| SOURCE DATA |
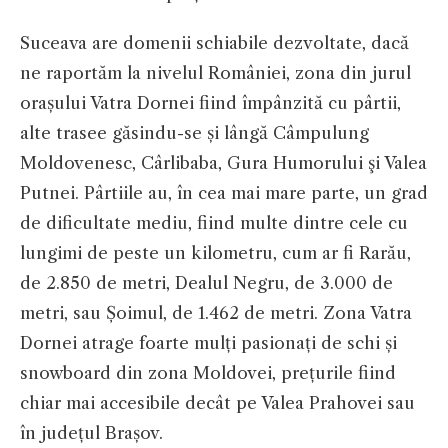
Suceava are domenii schiabile dezvoltate, dacă
ne raportăm la nivelul României, zona din jurul
orașului Vatra Dornei fiind împânzită cu pârtii,
alte trasee găsindu-se și lângă Câmpulung
Moldovenesc, Cârlibaba, Gura Humorului şi Valea
Putnei. Pârtiile au, în cea mai mare parte, un grad
de dificultate mediu, fiind multe dintre cele cu
lungimi de peste un kilometru, cum ar fi Rarău,
de 2.850 de metri, Dealul Negru, de 3.000 de
metri, sau Șoimul, de 1.462 de metri. Zona Vatra
Dornei atrage foarte mulți pasionați de schi și
snowboard din zona Moldovei, prețurile fiind
chiar mai accesibile decât pe Valea Prahovei sau
în județul Brașov.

| PROBLEM REQUIREMENTS |
Only the text of the listing should be returned, exactly and in full; no image goes into the copy.

| EXPECTED ANSWER |
Suceava are domenii schiabile dezvoltate, dacă
ne raportăm la nivelul României, zona din jurul
orașului Vatra Dornei fiind împânzită cu pârtii,
alte trasee găsindu-se și lângă Câmpulung
Moldovenesc, Cârlibaba, Gura Humorului şi Valea
Putnei. Pârtiile au, în cea mai mare parte, un grad
de dificultate mediu, fiind multe dintre cele cu
lungimi de peste un kilometru, cum ar fi Rarău,
de 2.850 de metri, Dealul Negru, de 3.000 de
metri, sau Șoimul, de 1.462 de metri. Zona Vatra
Dornei atrage foarte mulți pasionați de schi și
snowboard din zona Moldovei, prețurile fiind
chiar mai accesibile decât pe Valea Prahovei sau
în județul Brașov.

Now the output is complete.